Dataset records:
·····
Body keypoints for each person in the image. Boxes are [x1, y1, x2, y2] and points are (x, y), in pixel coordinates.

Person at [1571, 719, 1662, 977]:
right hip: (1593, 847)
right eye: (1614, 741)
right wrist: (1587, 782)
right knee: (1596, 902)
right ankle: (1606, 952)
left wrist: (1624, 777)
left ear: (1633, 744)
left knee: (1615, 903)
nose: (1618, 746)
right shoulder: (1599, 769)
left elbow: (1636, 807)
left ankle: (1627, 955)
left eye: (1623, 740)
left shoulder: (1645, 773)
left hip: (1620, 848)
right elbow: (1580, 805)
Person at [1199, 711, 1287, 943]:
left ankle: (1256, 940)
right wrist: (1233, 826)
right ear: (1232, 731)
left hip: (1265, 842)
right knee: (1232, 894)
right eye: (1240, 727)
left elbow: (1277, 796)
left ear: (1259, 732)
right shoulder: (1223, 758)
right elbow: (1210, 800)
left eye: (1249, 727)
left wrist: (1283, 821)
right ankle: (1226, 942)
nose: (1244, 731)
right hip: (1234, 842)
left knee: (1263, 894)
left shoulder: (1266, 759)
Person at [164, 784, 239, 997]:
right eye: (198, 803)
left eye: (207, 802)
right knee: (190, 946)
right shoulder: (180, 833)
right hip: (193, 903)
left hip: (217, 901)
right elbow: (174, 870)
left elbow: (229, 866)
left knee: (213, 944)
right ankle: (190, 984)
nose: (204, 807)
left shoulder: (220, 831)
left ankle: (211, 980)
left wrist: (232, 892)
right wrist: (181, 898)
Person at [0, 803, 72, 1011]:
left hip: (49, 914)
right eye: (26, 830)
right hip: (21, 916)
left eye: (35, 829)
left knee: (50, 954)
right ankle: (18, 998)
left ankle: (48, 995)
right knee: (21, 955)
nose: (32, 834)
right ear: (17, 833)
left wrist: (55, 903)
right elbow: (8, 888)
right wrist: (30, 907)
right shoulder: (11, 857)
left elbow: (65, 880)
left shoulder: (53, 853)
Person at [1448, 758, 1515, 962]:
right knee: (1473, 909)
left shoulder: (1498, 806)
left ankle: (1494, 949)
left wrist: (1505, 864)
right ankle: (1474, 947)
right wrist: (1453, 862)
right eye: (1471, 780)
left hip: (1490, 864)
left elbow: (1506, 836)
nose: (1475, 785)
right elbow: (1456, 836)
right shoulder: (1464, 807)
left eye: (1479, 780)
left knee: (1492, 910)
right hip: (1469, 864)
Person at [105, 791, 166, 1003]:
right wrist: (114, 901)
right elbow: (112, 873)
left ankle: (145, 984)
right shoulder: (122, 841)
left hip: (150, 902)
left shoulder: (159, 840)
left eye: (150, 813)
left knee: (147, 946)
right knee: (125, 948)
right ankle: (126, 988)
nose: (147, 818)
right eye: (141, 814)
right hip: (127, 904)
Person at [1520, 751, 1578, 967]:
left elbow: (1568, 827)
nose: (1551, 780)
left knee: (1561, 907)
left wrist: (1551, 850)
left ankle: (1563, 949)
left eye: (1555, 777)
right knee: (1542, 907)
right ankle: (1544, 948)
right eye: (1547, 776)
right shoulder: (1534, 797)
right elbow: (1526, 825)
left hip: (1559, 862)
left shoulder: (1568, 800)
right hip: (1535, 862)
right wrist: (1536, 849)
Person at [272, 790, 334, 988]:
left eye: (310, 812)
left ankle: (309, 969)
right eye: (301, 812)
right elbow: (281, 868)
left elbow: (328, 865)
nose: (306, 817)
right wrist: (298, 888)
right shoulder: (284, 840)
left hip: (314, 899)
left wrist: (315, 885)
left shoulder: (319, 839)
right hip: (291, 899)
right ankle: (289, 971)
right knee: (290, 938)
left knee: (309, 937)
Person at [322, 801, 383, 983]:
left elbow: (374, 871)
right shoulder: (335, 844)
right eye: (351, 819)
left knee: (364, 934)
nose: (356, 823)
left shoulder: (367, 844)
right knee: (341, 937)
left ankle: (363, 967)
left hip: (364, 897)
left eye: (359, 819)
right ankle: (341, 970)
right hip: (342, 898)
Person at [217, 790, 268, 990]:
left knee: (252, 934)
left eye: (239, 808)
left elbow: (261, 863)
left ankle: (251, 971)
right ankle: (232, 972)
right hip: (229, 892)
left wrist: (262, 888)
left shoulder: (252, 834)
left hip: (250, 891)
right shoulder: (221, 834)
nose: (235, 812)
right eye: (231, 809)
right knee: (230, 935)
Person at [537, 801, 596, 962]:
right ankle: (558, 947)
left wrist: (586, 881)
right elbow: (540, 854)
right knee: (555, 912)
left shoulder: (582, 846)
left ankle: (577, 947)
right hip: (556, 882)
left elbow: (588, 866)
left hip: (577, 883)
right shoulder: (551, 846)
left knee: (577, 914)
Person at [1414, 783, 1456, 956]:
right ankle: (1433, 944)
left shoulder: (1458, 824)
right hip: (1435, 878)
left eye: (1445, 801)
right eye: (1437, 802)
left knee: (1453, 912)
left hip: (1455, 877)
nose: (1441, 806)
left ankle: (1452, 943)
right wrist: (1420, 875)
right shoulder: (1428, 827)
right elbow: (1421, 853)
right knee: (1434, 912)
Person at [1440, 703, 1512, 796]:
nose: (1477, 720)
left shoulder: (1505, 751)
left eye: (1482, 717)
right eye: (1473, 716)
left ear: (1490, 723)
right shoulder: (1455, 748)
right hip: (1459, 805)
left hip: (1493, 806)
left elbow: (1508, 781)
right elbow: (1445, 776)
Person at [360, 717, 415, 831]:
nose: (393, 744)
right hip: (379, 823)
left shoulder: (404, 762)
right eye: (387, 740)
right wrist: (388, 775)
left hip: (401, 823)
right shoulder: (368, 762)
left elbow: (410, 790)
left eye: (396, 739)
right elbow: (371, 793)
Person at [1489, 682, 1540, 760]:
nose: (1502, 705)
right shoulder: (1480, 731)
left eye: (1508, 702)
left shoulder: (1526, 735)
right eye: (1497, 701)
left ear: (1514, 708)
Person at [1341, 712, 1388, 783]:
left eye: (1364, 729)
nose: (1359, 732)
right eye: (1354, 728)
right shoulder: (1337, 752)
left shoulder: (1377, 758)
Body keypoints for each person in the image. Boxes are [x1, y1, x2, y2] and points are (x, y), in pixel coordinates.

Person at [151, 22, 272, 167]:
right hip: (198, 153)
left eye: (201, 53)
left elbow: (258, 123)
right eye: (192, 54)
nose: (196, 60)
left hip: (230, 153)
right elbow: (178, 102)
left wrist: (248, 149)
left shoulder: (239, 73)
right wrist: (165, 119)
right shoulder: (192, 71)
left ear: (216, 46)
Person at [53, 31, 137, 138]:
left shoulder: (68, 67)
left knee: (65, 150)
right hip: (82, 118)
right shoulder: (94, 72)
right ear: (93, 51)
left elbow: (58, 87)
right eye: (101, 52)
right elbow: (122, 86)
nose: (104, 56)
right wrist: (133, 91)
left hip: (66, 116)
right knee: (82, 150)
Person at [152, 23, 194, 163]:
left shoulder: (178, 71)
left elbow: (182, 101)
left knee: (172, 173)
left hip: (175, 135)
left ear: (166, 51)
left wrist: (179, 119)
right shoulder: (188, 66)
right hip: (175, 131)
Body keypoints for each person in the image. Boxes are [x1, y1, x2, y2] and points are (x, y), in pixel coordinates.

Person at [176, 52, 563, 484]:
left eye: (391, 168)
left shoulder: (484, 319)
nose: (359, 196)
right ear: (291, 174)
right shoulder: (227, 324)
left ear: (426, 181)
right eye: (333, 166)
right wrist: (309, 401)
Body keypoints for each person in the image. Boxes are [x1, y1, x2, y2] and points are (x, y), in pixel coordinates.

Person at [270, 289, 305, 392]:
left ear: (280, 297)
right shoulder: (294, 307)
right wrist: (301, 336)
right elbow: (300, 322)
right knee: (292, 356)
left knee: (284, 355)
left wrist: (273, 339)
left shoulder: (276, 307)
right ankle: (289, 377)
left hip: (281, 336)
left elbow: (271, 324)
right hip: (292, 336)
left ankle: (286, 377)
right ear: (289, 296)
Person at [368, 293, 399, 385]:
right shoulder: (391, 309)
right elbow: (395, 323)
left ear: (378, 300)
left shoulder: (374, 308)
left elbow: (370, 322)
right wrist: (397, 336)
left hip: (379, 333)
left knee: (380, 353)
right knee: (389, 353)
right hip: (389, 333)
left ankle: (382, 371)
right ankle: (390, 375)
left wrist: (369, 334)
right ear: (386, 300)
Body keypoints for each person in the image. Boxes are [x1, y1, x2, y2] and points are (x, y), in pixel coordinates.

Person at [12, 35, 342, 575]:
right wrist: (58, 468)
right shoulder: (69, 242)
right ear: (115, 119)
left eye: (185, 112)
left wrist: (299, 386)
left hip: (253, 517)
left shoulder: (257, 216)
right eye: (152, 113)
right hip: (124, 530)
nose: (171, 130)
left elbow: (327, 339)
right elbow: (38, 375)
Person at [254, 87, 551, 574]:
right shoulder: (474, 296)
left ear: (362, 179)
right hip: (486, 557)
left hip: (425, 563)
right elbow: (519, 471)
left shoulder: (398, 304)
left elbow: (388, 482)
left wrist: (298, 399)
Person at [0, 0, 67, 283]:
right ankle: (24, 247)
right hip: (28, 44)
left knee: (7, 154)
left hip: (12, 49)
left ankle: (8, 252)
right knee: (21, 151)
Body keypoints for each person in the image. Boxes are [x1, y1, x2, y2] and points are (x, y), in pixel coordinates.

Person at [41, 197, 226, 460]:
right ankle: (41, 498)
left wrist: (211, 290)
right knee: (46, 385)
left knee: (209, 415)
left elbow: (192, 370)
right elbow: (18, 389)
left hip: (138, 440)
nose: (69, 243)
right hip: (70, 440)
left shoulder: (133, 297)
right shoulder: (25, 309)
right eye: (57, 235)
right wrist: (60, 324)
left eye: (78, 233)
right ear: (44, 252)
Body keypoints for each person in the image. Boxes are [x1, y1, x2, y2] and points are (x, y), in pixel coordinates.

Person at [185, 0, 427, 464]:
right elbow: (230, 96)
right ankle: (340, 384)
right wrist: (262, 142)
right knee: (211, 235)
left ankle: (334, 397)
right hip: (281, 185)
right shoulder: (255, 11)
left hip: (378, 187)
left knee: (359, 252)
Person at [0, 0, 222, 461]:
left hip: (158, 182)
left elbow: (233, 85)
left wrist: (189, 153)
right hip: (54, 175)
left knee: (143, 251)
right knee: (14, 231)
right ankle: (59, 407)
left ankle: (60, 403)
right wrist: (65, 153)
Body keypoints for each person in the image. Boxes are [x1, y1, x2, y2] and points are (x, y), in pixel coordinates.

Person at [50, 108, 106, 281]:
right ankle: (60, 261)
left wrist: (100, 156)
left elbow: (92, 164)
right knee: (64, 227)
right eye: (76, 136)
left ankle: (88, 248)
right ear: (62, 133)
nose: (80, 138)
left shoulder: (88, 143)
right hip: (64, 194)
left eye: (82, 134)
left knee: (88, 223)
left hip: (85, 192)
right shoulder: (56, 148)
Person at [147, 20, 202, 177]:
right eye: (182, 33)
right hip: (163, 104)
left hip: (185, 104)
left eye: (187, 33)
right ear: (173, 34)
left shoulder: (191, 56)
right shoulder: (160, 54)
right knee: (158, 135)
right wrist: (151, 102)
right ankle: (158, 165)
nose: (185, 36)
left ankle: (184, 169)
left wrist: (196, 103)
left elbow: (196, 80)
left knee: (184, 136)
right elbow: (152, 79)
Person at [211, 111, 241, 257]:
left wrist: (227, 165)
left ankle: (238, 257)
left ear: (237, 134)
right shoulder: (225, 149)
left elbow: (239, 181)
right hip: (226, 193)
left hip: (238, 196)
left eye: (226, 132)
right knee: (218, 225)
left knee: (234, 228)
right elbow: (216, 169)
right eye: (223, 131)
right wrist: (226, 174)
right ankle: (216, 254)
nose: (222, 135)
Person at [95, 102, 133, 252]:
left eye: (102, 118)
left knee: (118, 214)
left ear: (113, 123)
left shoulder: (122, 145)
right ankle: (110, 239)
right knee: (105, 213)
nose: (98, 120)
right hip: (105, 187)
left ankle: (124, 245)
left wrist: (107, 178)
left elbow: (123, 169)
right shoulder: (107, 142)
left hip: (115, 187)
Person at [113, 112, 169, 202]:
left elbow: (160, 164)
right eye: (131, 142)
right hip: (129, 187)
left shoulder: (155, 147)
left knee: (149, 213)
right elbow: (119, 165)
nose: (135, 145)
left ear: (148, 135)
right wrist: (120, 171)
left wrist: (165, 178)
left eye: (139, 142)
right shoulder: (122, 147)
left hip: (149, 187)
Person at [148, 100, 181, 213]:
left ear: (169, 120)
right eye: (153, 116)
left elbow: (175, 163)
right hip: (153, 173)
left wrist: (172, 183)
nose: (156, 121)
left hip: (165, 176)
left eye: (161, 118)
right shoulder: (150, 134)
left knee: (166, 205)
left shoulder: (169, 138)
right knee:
·····
■ **TASK TO COMPLETE**: Look above for the line with "right ankle: (126, 988)" and the line with "nose: (356, 823)"; transcribe both and all lines in between, exactly, and nothing else.

■ **RESPONSE AREA**:
right ankle: (126, 988)
nose: (147, 818)
right eye: (141, 814)
right hip: (127, 904)
Person at [1520, 751, 1578, 967]:
left elbow: (1568, 827)
nose: (1551, 780)
left knee: (1561, 907)
left wrist: (1551, 850)
left ankle: (1563, 949)
left eye: (1555, 777)
right knee: (1542, 907)
right ankle: (1544, 948)
right eye: (1547, 776)
right shoulder: (1534, 797)
right elbow: (1526, 825)
left hip: (1559, 862)
left shoulder: (1568, 800)
right hip: (1535, 862)
right wrist: (1536, 849)
Person at [272, 790, 334, 988]:
left eye: (310, 812)
left ankle: (309, 969)
right eye: (301, 812)
right elbow: (281, 868)
left elbow: (328, 865)
nose: (306, 817)
right wrist: (298, 888)
right shoulder: (284, 840)
left hip: (314, 899)
left wrist: (315, 885)
left shoulder: (319, 839)
right hip: (291, 899)
right ankle: (289, 971)
right knee: (290, 938)
left knee: (309, 937)
Person at [322, 801, 383, 983]:
left elbow: (374, 871)
right shoulder: (335, 844)
right eye: (351, 819)
left knee: (364, 934)
nose: (356, 823)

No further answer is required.